- [ABOUT THIS TASK]: Return the text of every item below verbatim, line for line, without altering anything.

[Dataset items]
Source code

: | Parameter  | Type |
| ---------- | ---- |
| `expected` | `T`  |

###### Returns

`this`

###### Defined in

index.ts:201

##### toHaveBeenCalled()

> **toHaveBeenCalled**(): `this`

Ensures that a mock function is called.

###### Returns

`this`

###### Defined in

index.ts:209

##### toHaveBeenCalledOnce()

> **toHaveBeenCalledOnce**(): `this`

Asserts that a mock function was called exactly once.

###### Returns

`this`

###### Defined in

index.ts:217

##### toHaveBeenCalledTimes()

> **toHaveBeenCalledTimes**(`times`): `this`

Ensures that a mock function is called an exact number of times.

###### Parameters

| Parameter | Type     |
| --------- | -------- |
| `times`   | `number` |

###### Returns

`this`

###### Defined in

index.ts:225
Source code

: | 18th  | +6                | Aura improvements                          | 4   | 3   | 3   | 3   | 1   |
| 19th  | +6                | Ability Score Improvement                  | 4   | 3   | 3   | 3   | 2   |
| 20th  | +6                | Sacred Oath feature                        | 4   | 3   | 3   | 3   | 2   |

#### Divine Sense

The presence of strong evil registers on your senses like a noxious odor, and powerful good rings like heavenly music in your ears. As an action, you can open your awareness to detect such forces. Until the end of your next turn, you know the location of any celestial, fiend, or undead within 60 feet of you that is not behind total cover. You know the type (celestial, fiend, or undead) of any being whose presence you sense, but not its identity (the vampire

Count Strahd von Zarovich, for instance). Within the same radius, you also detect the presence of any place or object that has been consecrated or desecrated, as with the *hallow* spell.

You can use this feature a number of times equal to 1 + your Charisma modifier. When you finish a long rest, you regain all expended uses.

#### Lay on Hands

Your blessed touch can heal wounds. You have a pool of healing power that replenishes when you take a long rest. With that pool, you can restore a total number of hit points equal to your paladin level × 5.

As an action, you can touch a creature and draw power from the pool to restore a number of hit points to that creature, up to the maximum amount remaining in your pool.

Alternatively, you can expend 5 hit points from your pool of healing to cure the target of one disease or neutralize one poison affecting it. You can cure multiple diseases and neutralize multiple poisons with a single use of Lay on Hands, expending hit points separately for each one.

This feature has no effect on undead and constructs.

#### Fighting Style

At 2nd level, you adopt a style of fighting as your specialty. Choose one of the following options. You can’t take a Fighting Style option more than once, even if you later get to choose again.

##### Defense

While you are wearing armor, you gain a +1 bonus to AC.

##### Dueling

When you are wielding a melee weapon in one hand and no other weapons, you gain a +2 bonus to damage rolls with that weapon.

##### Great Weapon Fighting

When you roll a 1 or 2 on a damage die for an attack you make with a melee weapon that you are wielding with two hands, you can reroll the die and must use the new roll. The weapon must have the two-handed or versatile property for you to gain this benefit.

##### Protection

- [ANSWER FOR THE TASK]:
Source code

: | Parameter  | Type |
| ---------- | ---- |
| `expected` | `T`  |

###### Returns

`this`

###### Defined in

index.ts:201

##### toHaveBeenCalled()

> **toHaveBeenCalled**(): `this`

Ensures that a mock function is called.

###### Returns

`this`

###### Defined in

index.ts:209

##### toHaveBeenCalledOnce()

> **toHaveBeenCalledOnce**(): `this`

Asserts that a mock function was called exactly once.

###### Returns

`this`

###### Defined in

index.ts:217

##### toHaveBeenCalledTimes()

> **toHaveBeenCalledTimes**(`times`): `this`

Ensures that a mock function is called an exact number of times.

###### Parameters

| Parameter | Type     |
| --------- | -------- |
| `times`   | `number` |

###### Returns

`this`

###### Defined in

index.ts:225
Source code

: | 18th  | +6                | Aura improvements                          | 4   | 3   | 3   | 3   | 1   |
| 19th  | +6                | Ability Score Improvement                  | 4   | 3   | 3   | 3   | 2   |
| 20th  | +6                | Sacred Oath feature                        | 4   | 3   | 3   | 3   | 2   |

#### Divine Sense

The presence of strong evil registers on your senses like a noxious odor, and powerful good rings like heavenly music in your ears. As an action, you can open your awareness to detect such forces. Until the end of your next turn, you know the location of any celestial, fiend, or undead within 60 feet of you that is not behind total cover. You know the type (celestial, fiend, or undead) of any being whose presence you sense, but not its identity (the vampire

Count Strahd von Zarovich, for instance). Within the same radius, you also detect the presence of any place or object that has been consecrated or desecrated, as with the *hallow* spell.

You can use this feature a number of times equal to 1 + your Charisma modifier. When you finish a long rest, you regain all expended uses.

#### Lay on Hands

Your blessed touch can heal wounds. You have a pool of healing power that replenishes when you take a long rest. With that pool, you can restore a total number of hit points equal to your paladin level × 5.

As an action, you can touch a creature and draw power from the pool to restore a number of hit points to that creature, up to the maximum amount remaining in your pool.

Alternatively, you can expend 5 hit points from your pool of healing to cure the target of one disease or neutralize one poison affecting it. You can cure multiple diseases and neutralize multiple poisons with a single use of Lay on Hands, expending hit points separately for each one.

This feature has no effect on undead and constructs.

#### Fighting Style

At 2nd level, you adopt a style of fighting as your specialty. Choose one of the following options. You can’t take a Fighting Style option more than once, even if you later get to choose again.

##### Defense

While you are wearing armor, you gain a +1 bonus to AC.

##### Dueling

When you are wielding a melee weapon in one hand and no other weapons, you gain a +2 bonus to damage rolls with that weapon.

##### Great Weapon Fighting

When you roll a 1 or 2 on a damage die for an attack you make with a melee weapon that you are wielding with two hands, you can reroll the die and must use the new roll. The weapon must have the two-handed or versatile property for you to gain this benefit.

##### Protection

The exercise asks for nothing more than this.